> _Data provided_:
----

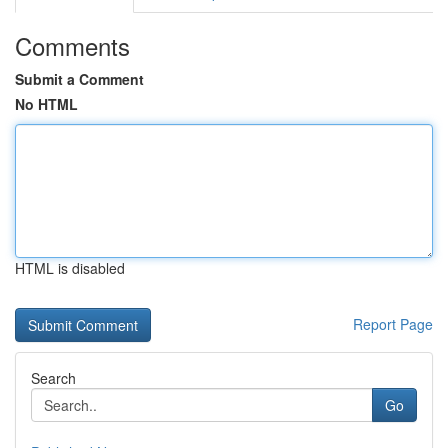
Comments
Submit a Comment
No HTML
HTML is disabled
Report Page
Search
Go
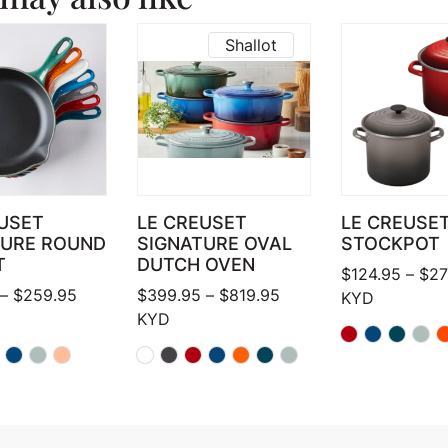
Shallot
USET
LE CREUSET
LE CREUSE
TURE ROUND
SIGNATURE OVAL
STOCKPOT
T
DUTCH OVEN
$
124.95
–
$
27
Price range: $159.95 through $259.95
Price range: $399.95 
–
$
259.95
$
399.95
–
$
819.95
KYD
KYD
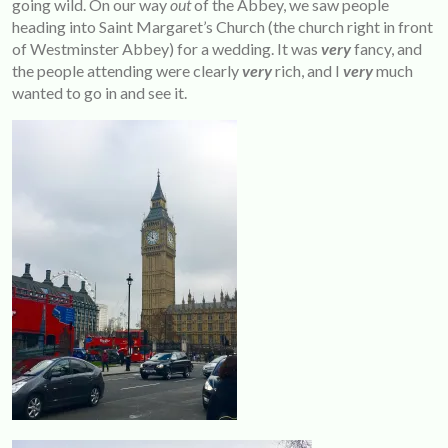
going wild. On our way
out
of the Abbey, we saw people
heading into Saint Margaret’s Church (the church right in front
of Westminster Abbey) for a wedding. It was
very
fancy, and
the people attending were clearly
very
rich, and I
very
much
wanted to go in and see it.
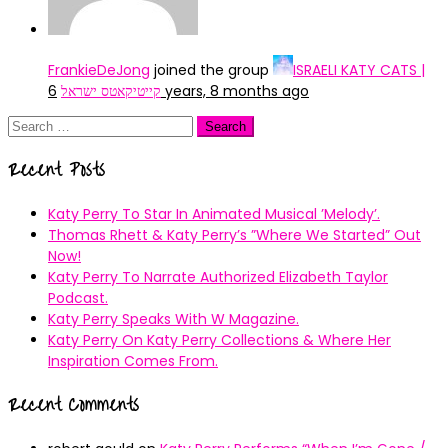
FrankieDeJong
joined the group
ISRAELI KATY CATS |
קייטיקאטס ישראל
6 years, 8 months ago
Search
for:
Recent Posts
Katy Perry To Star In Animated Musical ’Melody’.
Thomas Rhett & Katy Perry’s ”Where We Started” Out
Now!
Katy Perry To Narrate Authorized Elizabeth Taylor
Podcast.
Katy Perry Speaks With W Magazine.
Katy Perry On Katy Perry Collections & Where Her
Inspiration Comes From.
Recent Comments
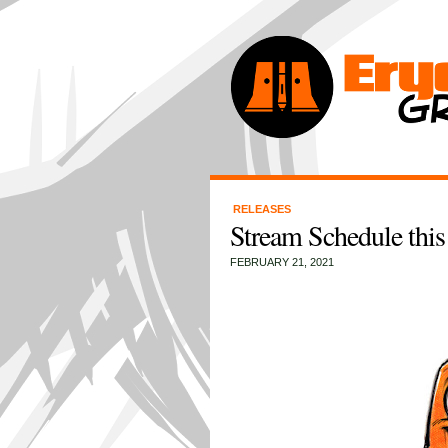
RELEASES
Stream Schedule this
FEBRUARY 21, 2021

----

> _Work instruction_: Everything from the line with "Katy Perry On" through the end of the listing above, both ends included, should be set down exactly; copy nothing else, and skip the pictures.

> _Output below_:
Katy Perry On Katy Perry Collections & Where Her
Inspiration Comes From.
Recent Comments
RELEASES
Stream Schedule this
FEBRUARY 21, 2021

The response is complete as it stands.